Trajectoire. Né Frédéric Louis Sauser à La Chaux-de-Fonds, mort français, Blaise Cendrars a vécu une relation orageuse avec son pays d’origine. A l’occasion de l’exposition «Blaise Cendrars au cœur des arts» à La Chaux-de-Fonds, Christine Le Quellec Cottier, directrice du Centre d’études Blaise Cendrars, nous la raconte.
Christine Le Quellec Cottier
Appartenances
Ce 1er août 1952, Cendrars note dans son mémento, en le soulignant trois fois et avec un point d’exclamation: «Ecrivain suisse!» Il vient de lire l’article que le photographe et journaliste valaisan René Caloz lui consacre dans L’illustré, et la formule l’amuse visiblement. L’appartenance helvétique est suivie, à la même date du calepin, du titre Emmène-moi au bout du monde!…, le «roman-roman», comme il l’appelle, qui ne paraîtra qu’en 1956.
L’écrivain, né le 1er septembre 1887 à La Chaux-de-Fonds, a presque 65 ans et suffisamment vécu pour que cette récupération helvétique ne le foudroie pas. Pour Cendrars, le bout du monde est multiple, et sans doute la Suisse en est-elle une possibilité parmi tant d’autres: dans le roman qu’il est en train d’écrire, le bout du monde, c’est Paris, la ville de tous les désirs, celle qu’il a définie comme son lieu de naissance à la poésie, au «229, rue Saint-Jacques»; mais le bout du monde c’est aussi la Chine, l’absolu lointain qui désigne ce que la Russie a représenté durant trois années de son adolescence; tout comme New York, où la vie est «pire qu’en Suisse», selon ses notes de voyage de 1912, année du choix de son pseudonyme. Avec Cendrars, l’espace se déploie sur la carte de géographie au rythme de ses bourlingues, mais il est surtout au cœur de la page, celle que je découvre avec fascination: que le texte évoque Rio, la Patagonie, Sacramento ou le Transsibérien, il m’embarque et ce que je savoure au cœur des lignes est chaque fois un nouveau monde.

#####

◆ CONSIGNE 1:
Pourriez-vous recopier, dans le texte sur Blaise Cendrars, le passage qui s'ouvre sur les mots contenant "Trajectoire. Né Frédéric" et se termine par "paraîtra qu’en 1956."?
◆ CONSIGNE 2:
Répondez aux questions suivantes d'après le texte sur Blaise Cendrars:
(a) Où et à quelle date Cendrars est-il né?
(b) Qui signe l'article que Cendrars lit dans L'illustré?
(c) En quelle année paraîtra Emmène-moi au bout du monde!…?
◆ CONSIGNE 3:
Quelles sont toutes les années mentionnées dans le texte sur Blaise Cendrars?

◆ ENTRÉES EXTRAITES:
#####

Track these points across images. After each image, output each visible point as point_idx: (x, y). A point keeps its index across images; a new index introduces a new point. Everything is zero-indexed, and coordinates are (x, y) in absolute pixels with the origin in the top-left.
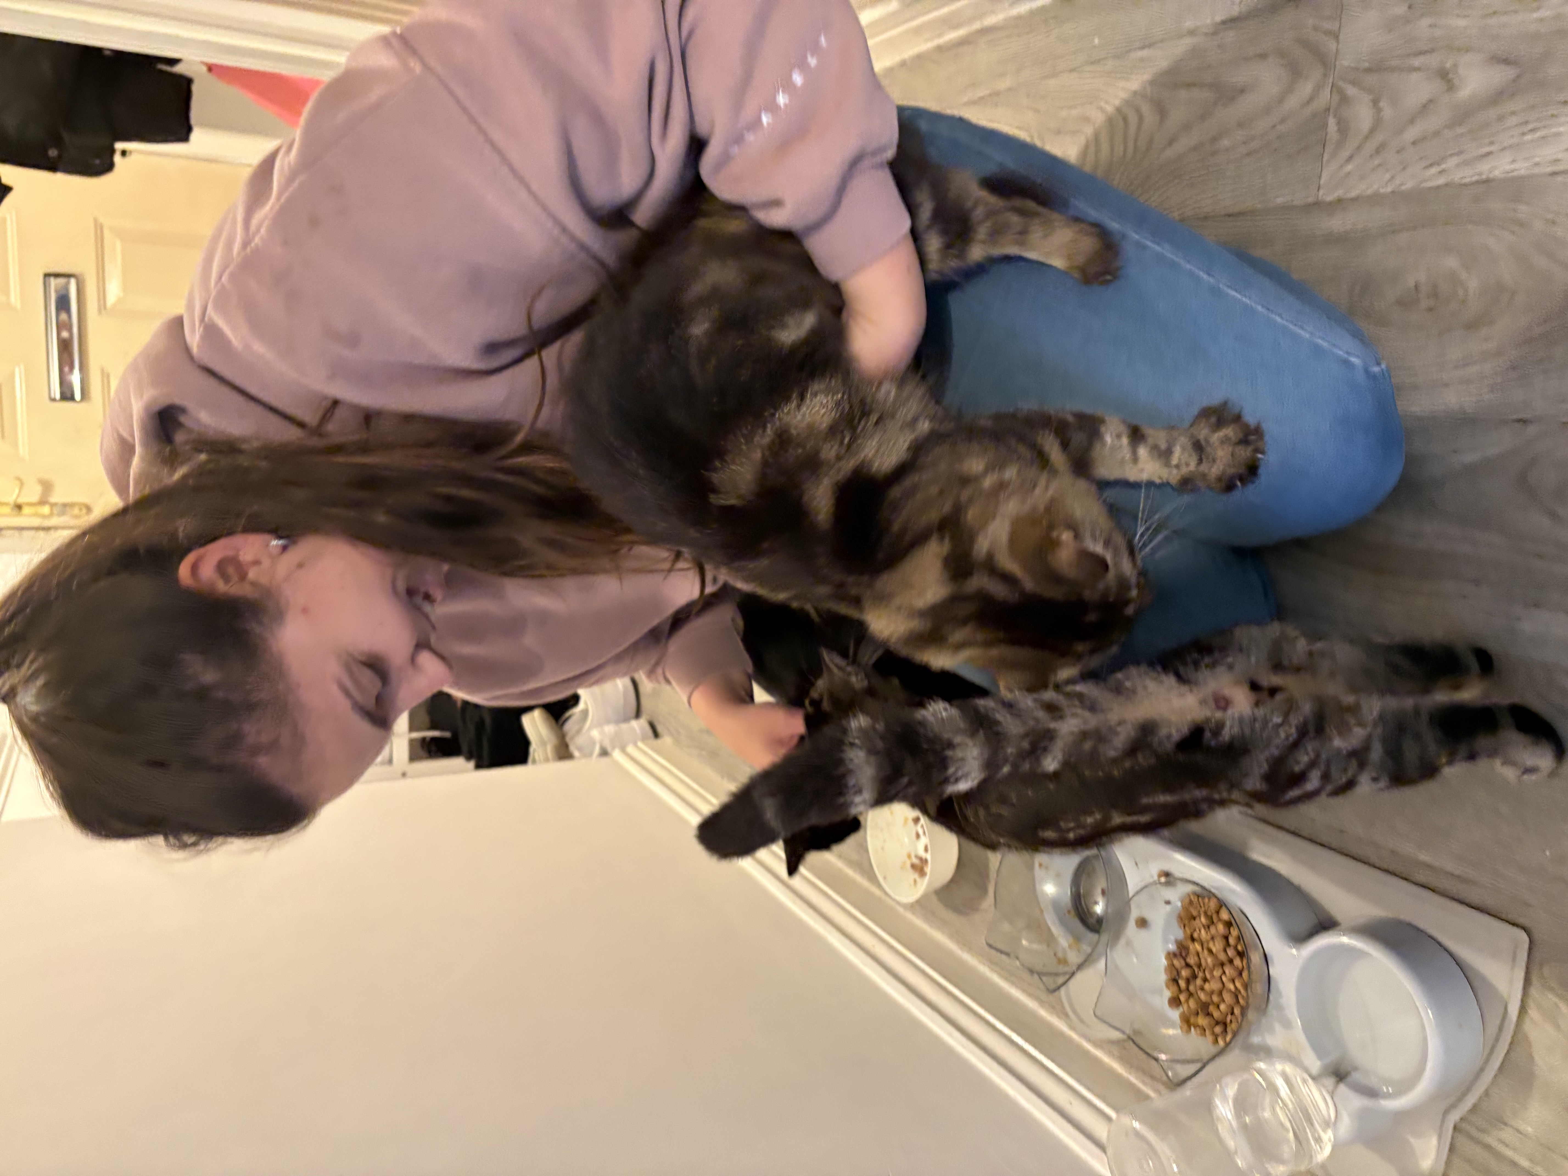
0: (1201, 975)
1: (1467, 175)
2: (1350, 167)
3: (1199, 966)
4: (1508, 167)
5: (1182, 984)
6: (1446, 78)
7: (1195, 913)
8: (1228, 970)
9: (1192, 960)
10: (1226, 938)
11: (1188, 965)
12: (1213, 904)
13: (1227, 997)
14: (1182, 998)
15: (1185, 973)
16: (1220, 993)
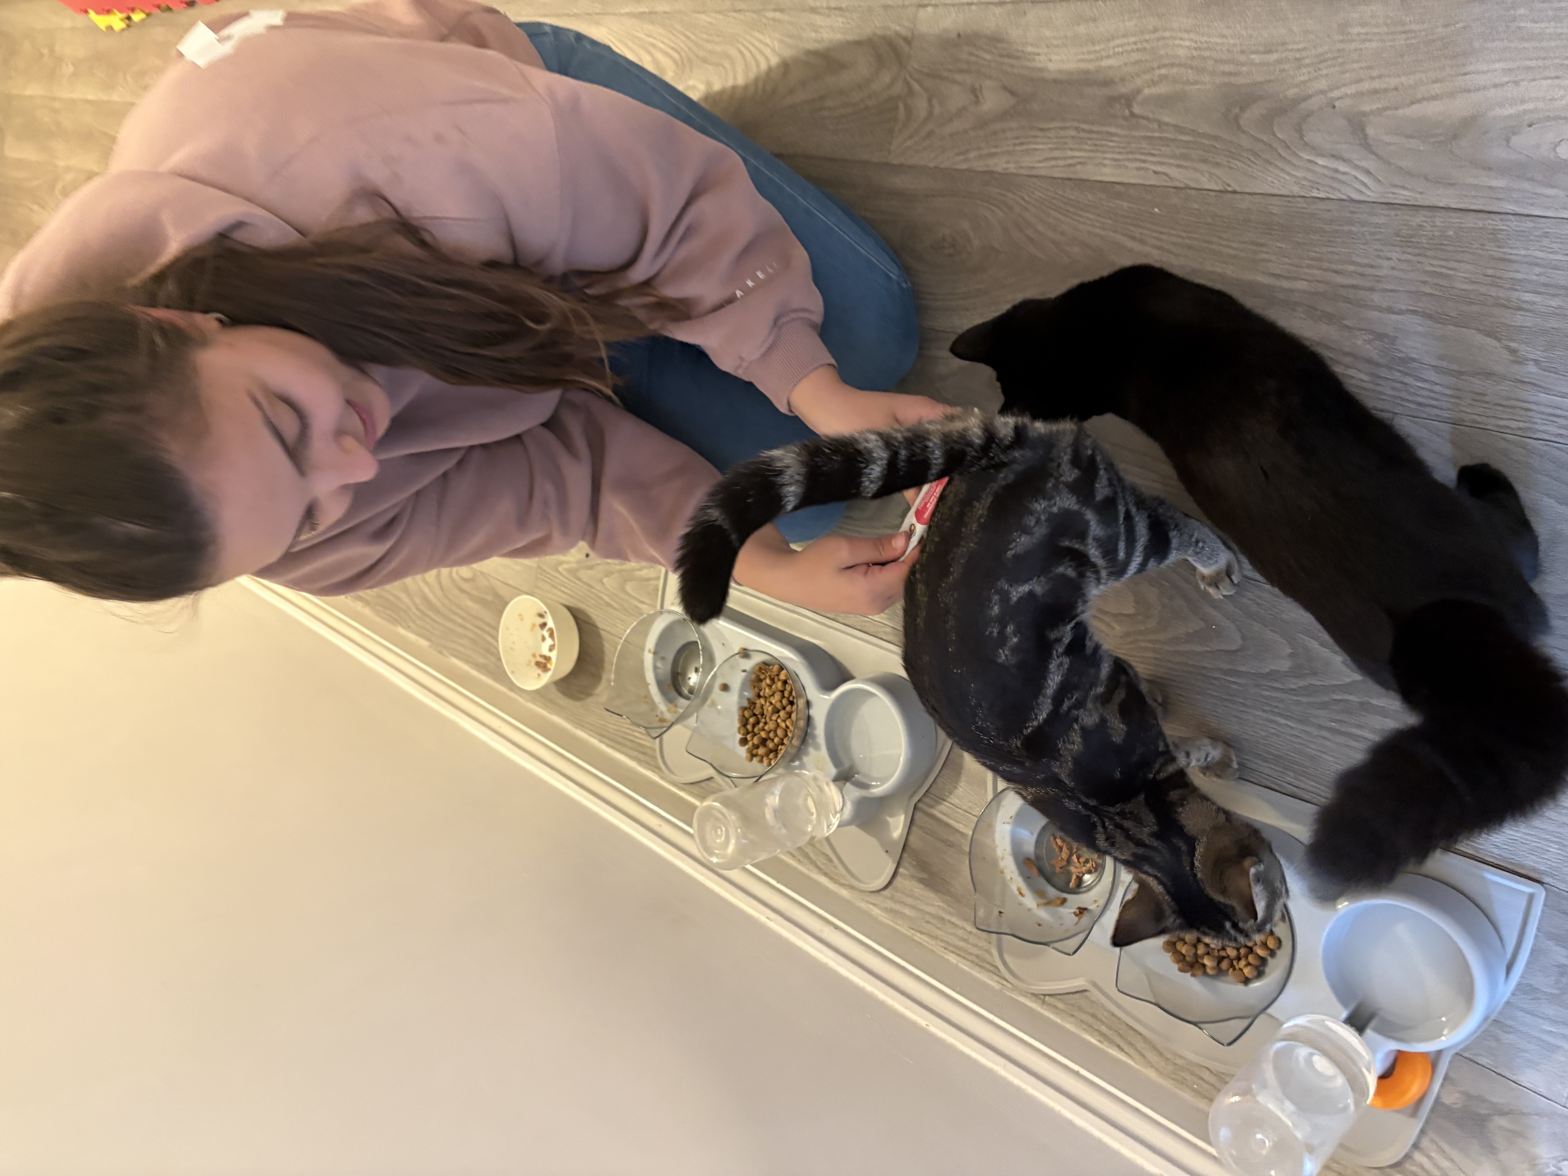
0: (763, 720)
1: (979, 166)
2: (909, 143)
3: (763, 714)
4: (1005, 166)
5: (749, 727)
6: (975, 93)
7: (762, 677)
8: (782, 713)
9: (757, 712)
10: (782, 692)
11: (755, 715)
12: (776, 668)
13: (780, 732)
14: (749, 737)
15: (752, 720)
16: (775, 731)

#####

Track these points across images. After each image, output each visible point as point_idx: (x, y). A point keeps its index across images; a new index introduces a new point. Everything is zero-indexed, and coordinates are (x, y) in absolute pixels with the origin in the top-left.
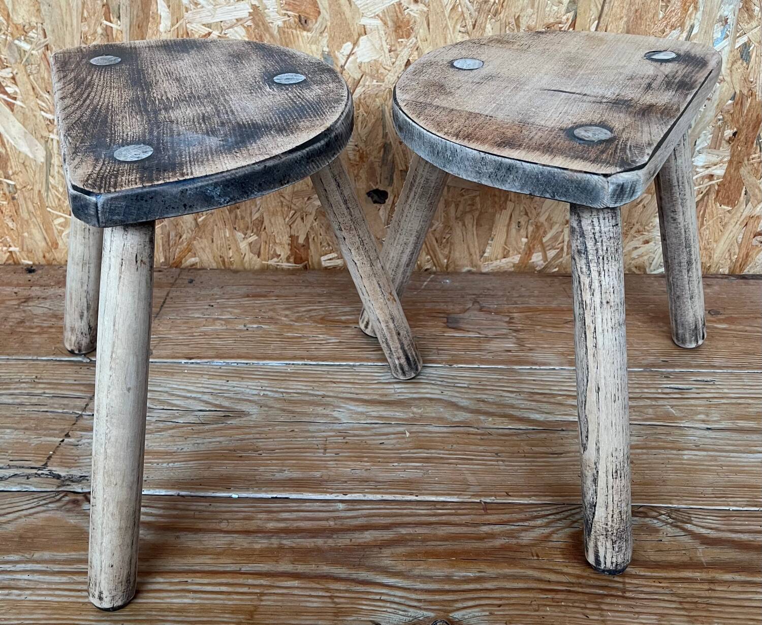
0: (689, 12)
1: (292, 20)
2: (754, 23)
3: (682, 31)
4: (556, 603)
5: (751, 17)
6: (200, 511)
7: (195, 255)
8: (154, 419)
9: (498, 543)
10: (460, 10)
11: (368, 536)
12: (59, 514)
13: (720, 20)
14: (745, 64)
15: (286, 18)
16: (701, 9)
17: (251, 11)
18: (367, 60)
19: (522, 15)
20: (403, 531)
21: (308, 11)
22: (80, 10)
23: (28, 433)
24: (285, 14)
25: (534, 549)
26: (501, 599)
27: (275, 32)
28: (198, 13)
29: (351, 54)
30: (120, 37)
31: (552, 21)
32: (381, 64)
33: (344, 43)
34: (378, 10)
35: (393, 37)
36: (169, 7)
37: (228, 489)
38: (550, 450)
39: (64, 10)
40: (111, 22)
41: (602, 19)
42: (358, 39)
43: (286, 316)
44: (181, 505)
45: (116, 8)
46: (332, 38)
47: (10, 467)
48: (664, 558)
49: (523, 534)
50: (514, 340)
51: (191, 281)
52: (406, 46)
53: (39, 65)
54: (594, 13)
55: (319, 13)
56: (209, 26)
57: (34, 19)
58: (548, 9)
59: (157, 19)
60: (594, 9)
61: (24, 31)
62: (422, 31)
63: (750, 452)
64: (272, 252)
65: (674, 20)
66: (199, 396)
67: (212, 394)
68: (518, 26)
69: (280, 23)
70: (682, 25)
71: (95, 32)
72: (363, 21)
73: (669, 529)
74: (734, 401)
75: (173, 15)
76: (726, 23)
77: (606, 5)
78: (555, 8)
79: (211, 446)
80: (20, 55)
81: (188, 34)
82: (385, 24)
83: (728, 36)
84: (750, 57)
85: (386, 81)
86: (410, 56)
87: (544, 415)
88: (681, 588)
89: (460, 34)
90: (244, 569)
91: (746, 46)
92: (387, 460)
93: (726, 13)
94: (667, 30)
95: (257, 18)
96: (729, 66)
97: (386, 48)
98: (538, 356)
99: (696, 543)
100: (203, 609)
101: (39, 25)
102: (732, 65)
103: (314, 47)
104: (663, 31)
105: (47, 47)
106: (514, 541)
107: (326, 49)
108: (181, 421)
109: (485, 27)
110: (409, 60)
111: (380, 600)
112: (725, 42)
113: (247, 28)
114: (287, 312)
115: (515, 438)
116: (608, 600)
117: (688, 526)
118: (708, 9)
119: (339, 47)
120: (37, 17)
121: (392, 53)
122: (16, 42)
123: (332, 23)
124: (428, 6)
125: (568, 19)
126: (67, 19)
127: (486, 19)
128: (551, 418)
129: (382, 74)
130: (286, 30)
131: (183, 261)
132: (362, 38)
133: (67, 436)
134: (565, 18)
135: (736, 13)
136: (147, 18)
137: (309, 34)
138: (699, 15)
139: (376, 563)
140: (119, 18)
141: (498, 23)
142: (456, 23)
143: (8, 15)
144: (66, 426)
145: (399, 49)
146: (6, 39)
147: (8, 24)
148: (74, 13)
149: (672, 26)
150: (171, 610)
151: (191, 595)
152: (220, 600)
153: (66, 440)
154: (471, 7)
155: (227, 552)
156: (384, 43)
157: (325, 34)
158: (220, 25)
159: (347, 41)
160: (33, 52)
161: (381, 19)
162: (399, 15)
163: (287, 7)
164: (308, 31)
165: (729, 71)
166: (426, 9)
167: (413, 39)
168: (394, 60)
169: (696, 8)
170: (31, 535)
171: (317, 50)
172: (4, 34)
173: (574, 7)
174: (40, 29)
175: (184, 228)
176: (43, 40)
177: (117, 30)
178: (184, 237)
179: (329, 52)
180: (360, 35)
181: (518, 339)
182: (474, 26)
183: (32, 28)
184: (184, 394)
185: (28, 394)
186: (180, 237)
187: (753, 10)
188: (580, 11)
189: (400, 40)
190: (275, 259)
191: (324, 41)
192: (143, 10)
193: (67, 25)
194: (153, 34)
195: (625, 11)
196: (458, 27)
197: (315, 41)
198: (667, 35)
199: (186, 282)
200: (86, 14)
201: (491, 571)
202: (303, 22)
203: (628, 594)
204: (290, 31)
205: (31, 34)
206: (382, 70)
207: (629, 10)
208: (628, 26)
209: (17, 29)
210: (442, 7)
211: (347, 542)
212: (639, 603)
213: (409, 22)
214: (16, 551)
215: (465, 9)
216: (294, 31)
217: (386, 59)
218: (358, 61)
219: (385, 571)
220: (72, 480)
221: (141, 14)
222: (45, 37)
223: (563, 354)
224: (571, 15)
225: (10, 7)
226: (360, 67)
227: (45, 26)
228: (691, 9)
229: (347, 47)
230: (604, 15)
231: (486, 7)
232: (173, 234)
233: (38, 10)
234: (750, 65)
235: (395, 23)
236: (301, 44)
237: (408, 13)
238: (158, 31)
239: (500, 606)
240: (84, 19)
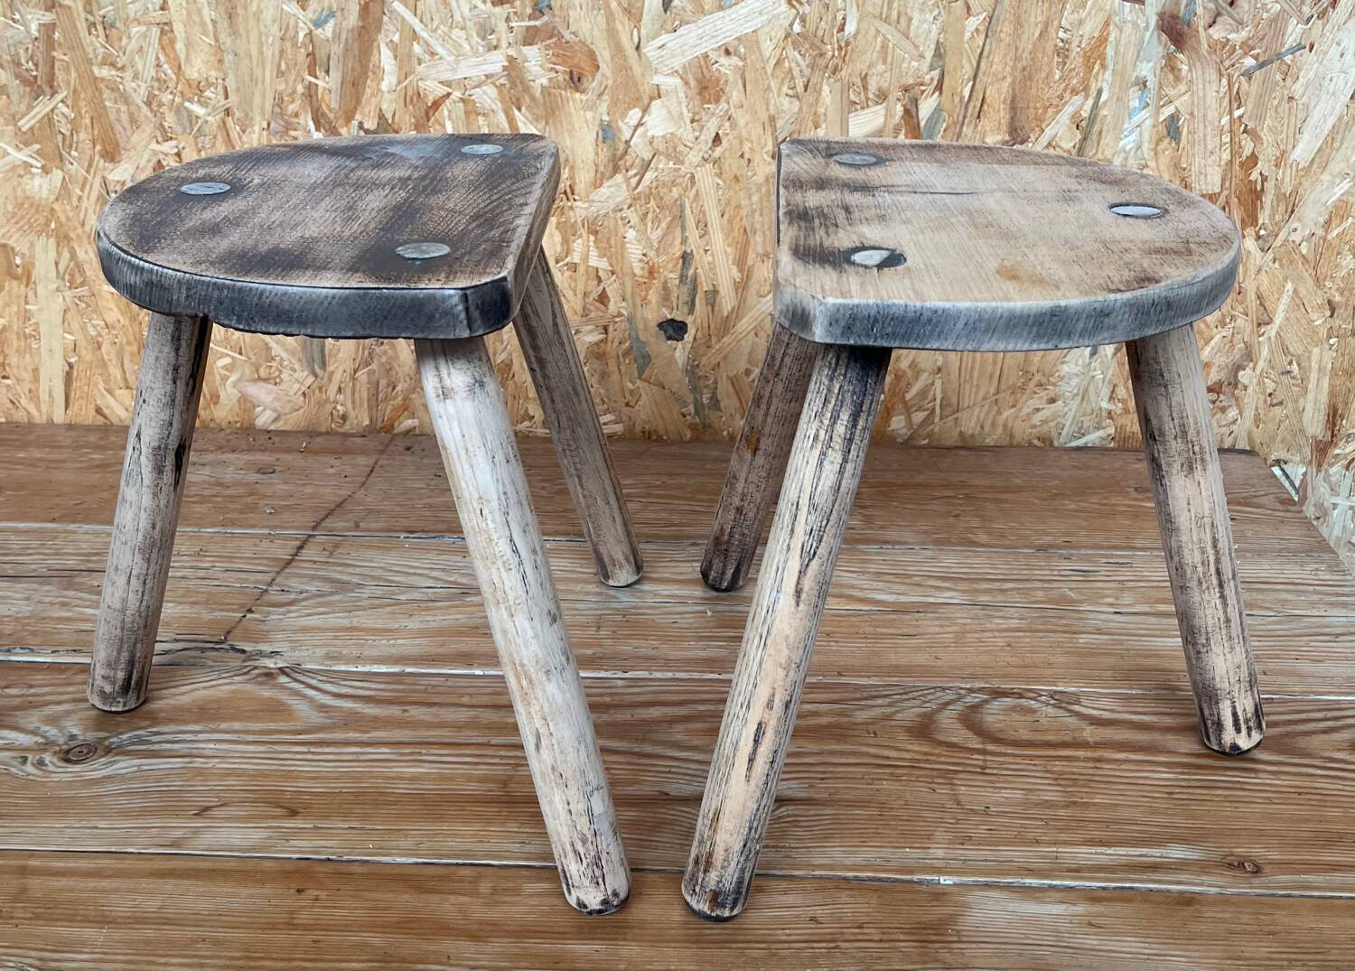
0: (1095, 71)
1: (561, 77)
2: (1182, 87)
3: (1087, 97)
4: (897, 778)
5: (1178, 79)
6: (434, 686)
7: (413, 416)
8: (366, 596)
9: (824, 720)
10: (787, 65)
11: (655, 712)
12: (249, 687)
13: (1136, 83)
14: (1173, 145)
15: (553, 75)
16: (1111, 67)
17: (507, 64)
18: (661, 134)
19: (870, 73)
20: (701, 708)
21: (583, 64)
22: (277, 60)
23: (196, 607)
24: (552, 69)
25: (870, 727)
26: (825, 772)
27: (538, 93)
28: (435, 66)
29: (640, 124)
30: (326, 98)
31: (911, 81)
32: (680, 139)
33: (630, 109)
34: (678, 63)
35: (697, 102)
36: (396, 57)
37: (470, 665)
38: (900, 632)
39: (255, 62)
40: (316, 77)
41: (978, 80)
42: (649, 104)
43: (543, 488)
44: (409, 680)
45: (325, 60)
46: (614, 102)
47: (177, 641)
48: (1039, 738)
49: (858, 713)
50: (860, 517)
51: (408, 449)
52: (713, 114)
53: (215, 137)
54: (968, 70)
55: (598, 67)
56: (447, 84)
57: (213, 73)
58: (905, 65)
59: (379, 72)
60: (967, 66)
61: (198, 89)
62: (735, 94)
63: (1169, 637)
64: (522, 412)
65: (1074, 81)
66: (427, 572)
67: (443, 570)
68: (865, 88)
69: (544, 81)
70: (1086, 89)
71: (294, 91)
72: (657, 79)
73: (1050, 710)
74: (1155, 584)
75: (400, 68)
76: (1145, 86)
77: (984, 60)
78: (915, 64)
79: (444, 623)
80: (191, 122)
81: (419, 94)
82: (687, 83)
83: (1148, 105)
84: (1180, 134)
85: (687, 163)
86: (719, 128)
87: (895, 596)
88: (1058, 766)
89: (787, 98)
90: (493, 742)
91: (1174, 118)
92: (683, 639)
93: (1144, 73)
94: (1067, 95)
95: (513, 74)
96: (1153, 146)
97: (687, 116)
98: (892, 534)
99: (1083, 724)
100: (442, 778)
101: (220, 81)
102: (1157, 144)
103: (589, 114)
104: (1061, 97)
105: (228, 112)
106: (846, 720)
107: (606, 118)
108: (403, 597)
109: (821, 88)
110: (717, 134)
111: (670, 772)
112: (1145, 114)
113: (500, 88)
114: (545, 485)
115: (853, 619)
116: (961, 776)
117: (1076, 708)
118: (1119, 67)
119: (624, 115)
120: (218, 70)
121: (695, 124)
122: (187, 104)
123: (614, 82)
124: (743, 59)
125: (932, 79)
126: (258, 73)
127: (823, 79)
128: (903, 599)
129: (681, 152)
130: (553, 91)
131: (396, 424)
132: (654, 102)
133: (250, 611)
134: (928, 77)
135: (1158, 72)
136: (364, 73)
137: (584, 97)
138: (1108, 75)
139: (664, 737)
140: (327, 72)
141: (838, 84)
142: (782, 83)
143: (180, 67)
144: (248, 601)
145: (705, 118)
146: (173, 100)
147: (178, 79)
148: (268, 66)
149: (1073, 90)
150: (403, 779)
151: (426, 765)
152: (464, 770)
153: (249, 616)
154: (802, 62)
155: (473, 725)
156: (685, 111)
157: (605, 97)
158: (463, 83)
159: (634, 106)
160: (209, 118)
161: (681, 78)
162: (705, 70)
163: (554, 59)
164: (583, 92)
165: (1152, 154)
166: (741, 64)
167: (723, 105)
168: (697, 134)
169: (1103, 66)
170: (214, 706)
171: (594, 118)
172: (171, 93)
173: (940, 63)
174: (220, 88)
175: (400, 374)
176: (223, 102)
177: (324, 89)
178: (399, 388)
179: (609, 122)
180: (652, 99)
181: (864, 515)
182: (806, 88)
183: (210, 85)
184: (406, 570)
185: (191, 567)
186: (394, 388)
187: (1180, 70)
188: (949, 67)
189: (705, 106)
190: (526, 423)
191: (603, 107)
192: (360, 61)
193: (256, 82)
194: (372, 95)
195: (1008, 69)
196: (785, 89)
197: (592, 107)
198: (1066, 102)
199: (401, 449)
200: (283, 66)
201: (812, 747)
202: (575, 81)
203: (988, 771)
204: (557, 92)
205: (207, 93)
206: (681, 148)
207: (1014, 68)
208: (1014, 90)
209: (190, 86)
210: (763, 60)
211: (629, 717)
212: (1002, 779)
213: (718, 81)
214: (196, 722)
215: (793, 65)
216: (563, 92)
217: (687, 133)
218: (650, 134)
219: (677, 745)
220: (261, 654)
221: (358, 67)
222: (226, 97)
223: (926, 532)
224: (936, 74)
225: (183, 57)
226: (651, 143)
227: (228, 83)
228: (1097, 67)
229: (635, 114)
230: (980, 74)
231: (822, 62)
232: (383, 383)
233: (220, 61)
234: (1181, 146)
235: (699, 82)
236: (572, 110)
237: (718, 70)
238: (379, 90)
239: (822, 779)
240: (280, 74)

#####

◆ RÉPONSE 1:
Trajectoire. Né Frédéric Louis Sauser à La Chaux-de-Fonds, mort français, Blaise Cendrars a vécu une relation orageuse avec son pays d’origine. A l’occasion de l’exposition «Blaise Cendrars au cœur des arts» à La Chaux-de-Fonds, Christine Le Quellec Cottier, directrice du Centre d’études Blaise Cendrars, nous la raconte.
Christine Le Quellec Cottier
Appartenances
Ce 1er août 1952, Cendrars note dans son mémento, en le soulignant trois fois et avec un point d’exclamation: «Ecrivain suisse!» Il vient de lire l’article que le photographe et journaliste valaisan René Caloz lui consacre dans L’illustré, et la formule l’amuse visiblement. L’appartenance helvétique est suivie, à la même date du calepin, du titre Emmène-moi au bout du monde!…, le «roman-roman», comme il l’appelle, qui ne paraîtra qu’en 1956.

◆ RÉPONSE 2:
(a) À La Chaux-de-Fonds, le 1er septembre 1887.
(b) René Caloz, photographe et journaliste valaisan.
(c) En 1956.

◆ RÉPONSE 3:
1952, 1956, 1887, 1912